Content starts
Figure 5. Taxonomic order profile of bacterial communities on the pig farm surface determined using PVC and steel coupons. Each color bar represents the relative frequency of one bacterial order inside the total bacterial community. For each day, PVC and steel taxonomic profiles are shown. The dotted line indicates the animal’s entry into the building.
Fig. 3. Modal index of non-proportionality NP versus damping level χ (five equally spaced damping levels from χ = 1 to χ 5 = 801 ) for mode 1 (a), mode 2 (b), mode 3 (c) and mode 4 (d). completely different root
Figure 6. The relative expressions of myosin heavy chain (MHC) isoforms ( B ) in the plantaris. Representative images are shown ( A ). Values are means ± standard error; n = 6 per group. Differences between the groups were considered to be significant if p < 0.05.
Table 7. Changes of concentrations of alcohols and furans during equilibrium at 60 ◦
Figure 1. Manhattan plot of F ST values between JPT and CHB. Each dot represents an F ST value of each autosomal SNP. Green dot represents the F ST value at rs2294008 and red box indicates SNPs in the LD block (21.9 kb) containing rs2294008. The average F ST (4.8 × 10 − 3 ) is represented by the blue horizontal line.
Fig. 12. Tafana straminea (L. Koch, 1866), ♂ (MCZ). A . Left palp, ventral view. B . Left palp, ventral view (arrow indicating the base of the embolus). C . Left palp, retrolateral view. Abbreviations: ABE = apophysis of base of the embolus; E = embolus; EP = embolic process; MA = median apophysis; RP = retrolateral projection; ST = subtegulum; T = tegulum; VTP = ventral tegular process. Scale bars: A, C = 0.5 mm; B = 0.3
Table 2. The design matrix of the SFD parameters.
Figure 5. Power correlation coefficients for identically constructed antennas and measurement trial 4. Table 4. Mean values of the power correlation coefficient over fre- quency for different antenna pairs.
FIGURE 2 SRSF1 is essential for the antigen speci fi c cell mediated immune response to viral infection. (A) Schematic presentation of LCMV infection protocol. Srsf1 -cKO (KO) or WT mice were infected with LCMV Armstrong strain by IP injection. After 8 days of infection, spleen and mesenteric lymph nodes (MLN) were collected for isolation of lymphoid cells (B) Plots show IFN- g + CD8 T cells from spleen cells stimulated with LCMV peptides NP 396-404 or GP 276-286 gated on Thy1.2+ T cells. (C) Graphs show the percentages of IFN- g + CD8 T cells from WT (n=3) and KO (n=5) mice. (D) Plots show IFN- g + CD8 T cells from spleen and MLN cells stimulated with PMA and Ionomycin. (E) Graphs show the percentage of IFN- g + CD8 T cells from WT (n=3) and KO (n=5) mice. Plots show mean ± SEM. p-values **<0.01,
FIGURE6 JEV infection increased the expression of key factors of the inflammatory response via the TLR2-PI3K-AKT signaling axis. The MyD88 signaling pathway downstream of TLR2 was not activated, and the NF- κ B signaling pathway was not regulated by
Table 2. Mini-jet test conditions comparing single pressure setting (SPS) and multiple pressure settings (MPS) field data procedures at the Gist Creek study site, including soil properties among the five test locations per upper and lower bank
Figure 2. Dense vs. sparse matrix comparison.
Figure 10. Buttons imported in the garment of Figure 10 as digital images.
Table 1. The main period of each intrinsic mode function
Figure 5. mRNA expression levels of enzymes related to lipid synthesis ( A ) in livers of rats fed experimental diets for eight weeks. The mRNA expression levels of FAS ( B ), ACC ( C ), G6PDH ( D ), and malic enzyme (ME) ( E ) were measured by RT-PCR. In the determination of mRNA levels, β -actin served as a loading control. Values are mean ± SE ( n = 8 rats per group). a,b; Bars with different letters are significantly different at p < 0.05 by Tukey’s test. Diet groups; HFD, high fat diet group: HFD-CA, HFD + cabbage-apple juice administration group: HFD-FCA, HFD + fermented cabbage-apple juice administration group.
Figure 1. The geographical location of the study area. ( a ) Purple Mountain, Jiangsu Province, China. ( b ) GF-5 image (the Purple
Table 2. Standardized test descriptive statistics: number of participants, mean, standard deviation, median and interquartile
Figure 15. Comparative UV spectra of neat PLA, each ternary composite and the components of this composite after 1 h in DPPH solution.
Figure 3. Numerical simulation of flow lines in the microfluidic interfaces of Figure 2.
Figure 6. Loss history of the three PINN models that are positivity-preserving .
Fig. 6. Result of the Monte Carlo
Content ends
**GOAL OF THE EXERCISE**
Search the listing for the string "between". Copy each line where it is found.

**EXERCISE RESULT**
Figure 6. The relative expressions of myosin heavy chain (MHC) isoforms ( B ) in the plantaris. Representative images are shown ( A ). Values are means ± standard error; n = 6 per group. Differences between the groups were considered to be significant if p < 0.05.
Figure 1. Manhattan plot of F ST values between JPT and CHB. Each dot represents an F ST value of each autosomal SNP. Green dot represents the F ST value at rs2294008 and red box indicates SNPs in the LD block (21.9 kb) containing rs2294008. The average F ST (4.8 × 10 − 3 ) is represented by the blue horizontal line.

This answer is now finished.